• Le problème:
D'après l'extrait, en quelle année Lise Barkas a-t-elle commencé à jouer de la vielle à roue ?

• Extrait:
■ ■ ■ ■ ■

Lise Barkas/Kreis Collectif Le monde dans un cercle

Interviews 02.05.2021

Lise Barkas est musicienne et vit à Strasbourg. Elle joue de la vielle à roue et de la cornemuse par passion pour ces instruments traditionnels et les effets sonores qu’ils produisent. Elle a co-fondé Kreis / Collectif continu et se produit dans de nombreuses formations à vocation expérimentale, dont L’Écluse et le duo Lise & Lisa.

Entretien réalisé le 19 février 2021

Qu’est-ce qui pousse une jeune musicienne à choisir la vielle à roue et la cornemuse pour s’exprimer ? De quand ce choix date-t-il ? Comment as-tu appris à jouer de ces instruments ?
J’ai commencé par la vielle en 2010. Je n’avais jamais joué de musique avant. Je n’y suis pas arrivée par le répertoire, mais parce que j’ai apprécié le son de cet instrument en l’entendant sur des disques, aussi bien de la musique traditionnelle, Malicorne par exemple, que de musiques expérimentales, comme le groupe Coil, avec le vielliste Cliff Stapleton. J’écoutais déjà Coil, mais cet instrument m’a interpellée. J’ai demandé autour de moi, car je savais que ce groupe utilisait des synthétiseurs modulaires et de l’électronique, mais ce son-là me semblait très différent, plus organique. Quand j’ai pu l’identifier, j’ai cherché toutes les musiques possibles avec de la vielle à roue, et j’ai passé deux ans à en écouter. Quand j’étais enfant, j’avais déjà entendu quelqu’un jouer régulièrement de la vielle dans la rue : peut-être que mon attirance venait aussi de ce souvenir lointain ?

■ ■ ■ ■ ■

• Données fournies:
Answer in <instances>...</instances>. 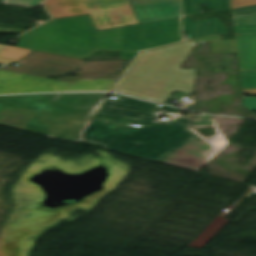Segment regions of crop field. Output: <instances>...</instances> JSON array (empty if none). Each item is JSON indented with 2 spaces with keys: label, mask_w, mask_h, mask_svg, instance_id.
I'll return each instance as SVG.
<instances>
[{
  "label": "crop field",
  "mask_w": 256,
  "mask_h": 256,
  "mask_svg": "<svg viewBox=\"0 0 256 256\" xmlns=\"http://www.w3.org/2000/svg\"><path fill=\"white\" fill-rule=\"evenodd\" d=\"M179 41H181V37L178 18L97 31V50L122 51L121 59H133L137 50Z\"/></svg>",
  "instance_id": "5"
},
{
  "label": "crop field",
  "mask_w": 256,
  "mask_h": 256,
  "mask_svg": "<svg viewBox=\"0 0 256 256\" xmlns=\"http://www.w3.org/2000/svg\"><path fill=\"white\" fill-rule=\"evenodd\" d=\"M196 44L190 41L140 54L115 91L162 103L173 91L192 94L196 69L178 67Z\"/></svg>",
  "instance_id": "3"
},
{
  "label": "crop field",
  "mask_w": 256,
  "mask_h": 256,
  "mask_svg": "<svg viewBox=\"0 0 256 256\" xmlns=\"http://www.w3.org/2000/svg\"><path fill=\"white\" fill-rule=\"evenodd\" d=\"M200 4H209L216 10L229 9L228 0H183L184 16L202 13Z\"/></svg>",
  "instance_id": "12"
},
{
  "label": "crop field",
  "mask_w": 256,
  "mask_h": 256,
  "mask_svg": "<svg viewBox=\"0 0 256 256\" xmlns=\"http://www.w3.org/2000/svg\"><path fill=\"white\" fill-rule=\"evenodd\" d=\"M130 1L134 8L144 6V8L133 9L140 23L180 17V14L176 9L174 3L164 4V3L175 2L179 7V0H130ZM157 4H164V5L148 7V5H157Z\"/></svg>",
  "instance_id": "10"
},
{
  "label": "crop field",
  "mask_w": 256,
  "mask_h": 256,
  "mask_svg": "<svg viewBox=\"0 0 256 256\" xmlns=\"http://www.w3.org/2000/svg\"><path fill=\"white\" fill-rule=\"evenodd\" d=\"M255 12H256V5L231 10L232 16L248 14V13H255Z\"/></svg>",
  "instance_id": "18"
},
{
  "label": "crop field",
  "mask_w": 256,
  "mask_h": 256,
  "mask_svg": "<svg viewBox=\"0 0 256 256\" xmlns=\"http://www.w3.org/2000/svg\"><path fill=\"white\" fill-rule=\"evenodd\" d=\"M3 47V45H0V49Z\"/></svg>",
  "instance_id": "22"
},
{
  "label": "crop field",
  "mask_w": 256,
  "mask_h": 256,
  "mask_svg": "<svg viewBox=\"0 0 256 256\" xmlns=\"http://www.w3.org/2000/svg\"><path fill=\"white\" fill-rule=\"evenodd\" d=\"M158 104L120 96L108 99L83 132V140L106 145V149L161 162L190 138L205 142L197 134L183 128L189 120L176 118L169 125L155 123L148 128L127 127L109 120L149 126ZM162 110L178 112L163 106ZM215 125L210 116L194 117L188 126ZM167 158V157H166Z\"/></svg>",
  "instance_id": "1"
},
{
  "label": "crop field",
  "mask_w": 256,
  "mask_h": 256,
  "mask_svg": "<svg viewBox=\"0 0 256 256\" xmlns=\"http://www.w3.org/2000/svg\"><path fill=\"white\" fill-rule=\"evenodd\" d=\"M131 60L81 61L72 58L31 51L18 61L19 67L5 66L0 69L16 71L47 78L77 74L59 80L74 82L76 79H119Z\"/></svg>",
  "instance_id": "4"
},
{
  "label": "crop field",
  "mask_w": 256,
  "mask_h": 256,
  "mask_svg": "<svg viewBox=\"0 0 256 256\" xmlns=\"http://www.w3.org/2000/svg\"><path fill=\"white\" fill-rule=\"evenodd\" d=\"M243 105L251 110L252 112H256V98L254 97H244Z\"/></svg>",
  "instance_id": "20"
},
{
  "label": "crop field",
  "mask_w": 256,
  "mask_h": 256,
  "mask_svg": "<svg viewBox=\"0 0 256 256\" xmlns=\"http://www.w3.org/2000/svg\"><path fill=\"white\" fill-rule=\"evenodd\" d=\"M236 40H219L221 35H214L198 42H212V53L238 52L240 71L256 70V35H235Z\"/></svg>",
  "instance_id": "8"
},
{
  "label": "crop field",
  "mask_w": 256,
  "mask_h": 256,
  "mask_svg": "<svg viewBox=\"0 0 256 256\" xmlns=\"http://www.w3.org/2000/svg\"><path fill=\"white\" fill-rule=\"evenodd\" d=\"M243 92L247 94H256V89L243 90Z\"/></svg>",
  "instance_id": "21"
},
{
  "label": "crop field",
  "mask_w": 256,
  "mask_h": 256,
  "mask_svg": "<svg viewBox=\"0 0 256 256\" xmlns=\"http://www.w3.org/2000/svg\"><path fill=\"white\" fill-rule=\"evenodd\" d=\"M31 50L6 46L0 51V63L8 64L19 60Z\"/></svg>",
  "instance_id": "13"
},
{
  "label": "crop field",
  "mask_w": 256,
  "mask_h": 256,
  "mask_svg": "<svg viewBox=\"0 0 256 256\" xmlns=\"http://www.w3.org/2000/svg\"><path fill=\"white\" fill-rule=\"evenodd\" d=\"M116 80H76L73 84L0 70V94L111 91Z\"/></svg>",
  "instance_id": "7"
},
{
  "label": "crop field",
  "mask_w": 256,
  "mask_h": 256,
  "mask_svg": "<svg viewBox=\"0 0 256 256\" xmlns=\"http://www.w3.org/2000/svg\"><path fill=\"white\" fill-rule=\"evenodd\" d=\"M106 93L0 96V124L79 141Z\"/></svg>",
  "instance_id": "2"
},
{
  "label": "crop field",
  "mask_w": 256,
  "mask_h": 256,
  "mask_svg": "<svg viewBox=\"0 0 256 256\" xmlns=\"http://www.w3.org/2000/svg\"><path fill=\"white\" fill-rule=\"evenodd\" d=\"M53 18L89 13L97 30L139 23L128 0H46Z\"/></svg>",
  "instance_id": "6"
},
{
  "label": "crop field",
  "mask_w": 256,
  "mask_h": 256,
  "mask_svg": "<svg viewBox=\"0 0 256 256\" xmlns=\"http://www.w3.org/2000/svg\"><path fill=\"white\" fill-rule=\"evenodd\" d=\"M233 25L256 24V13L232 17Z\"/></svg>",
  "instance_id": "15"
},
{
  "label": "crop field",
  "mask_w": 256,
  "mask_h": 256,
  "mask_svg": "<svg viewBox=\"0 0 256 256\" xmlns=\"http://www.w3.org/2000/svg\"><path fill=\"white\" fill-rule=\"evenodd\" d=\"M210 149L211 147L191 139L163 163L198 171L210 160V158L201 156L203 152Z\"/></svg>",
  "instance_id": "9"
},
{
  "label": "crop field",
  "mask_w": 256,
  "mask_h": 256,
  "mask_svg": "<svg viewBox=\"0 0 256 256\" xmlns=\"http://www.w3.org/2000/svg\"><path fill=\"white\" fill-rule=\"evenodd\" d=\"M192 17L182 19L183 31L187 38H198L210 34L228 33L226 28L215 17L195 23H191Z\"/></svg>",
  "instance_id": "11"
},
{
  "label": "crop field",
  "mask_w": 256,
  "mask_h": 256,
  "mask_svg": "<svg viewBox=\"0 0 256 256\" xmlns=\"http://www.w3.org/2000/svg\"><path fill=\"white\" fill-rule=\"evenodd\" d=\"M231 9L256 4V0H230Z\"/></svg>",
  "instance_id": "17"
},
{
  "label": "crop field",
  "mask_w": 256,
  "mask_h": 256,
  "mask_svg": "<svg viewBox=\"0 0 256 256\" xmlns=\"http://www.w3.org/2000/svg\"><path fill=\"white\" fill-rule=\"evenodd\" d=\"M243 89L256 88V71L240 72Z\"/></svg>",
  "instance_id": "14"
},
{
  "label": "crop field",
  "mask_w": 256,
  "mask_h": 256,
  "mask_svg": "<svg viewBox=\"0 0 256 256\" xmlns=\"http://www.w3.org/2000/svg\"><path fill=\"white\" fill-rule=\"evenodd\" d=\"M235 33H256V25L234 26Z\"/></svg>",
  "instance_id": "19"
},
{
  "label": "crop field",
  "mask_w": 256,
  "mask_h": 256,
  "mask_svg": "<svg viewBox=\"0 0 256 256\" xmlns=\"http://www.w3.org/2000/svg\"><path fill=\"white\" fill-rule=\"evenodd\" d=\"M42 0H5L3 3L39 7Z\"/></svg>",
  "instance_id": "16"
}]
</instances>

■ ■ ■ ■ ■

• Réponse:
Elle a commencé la vielle à roue en 2010.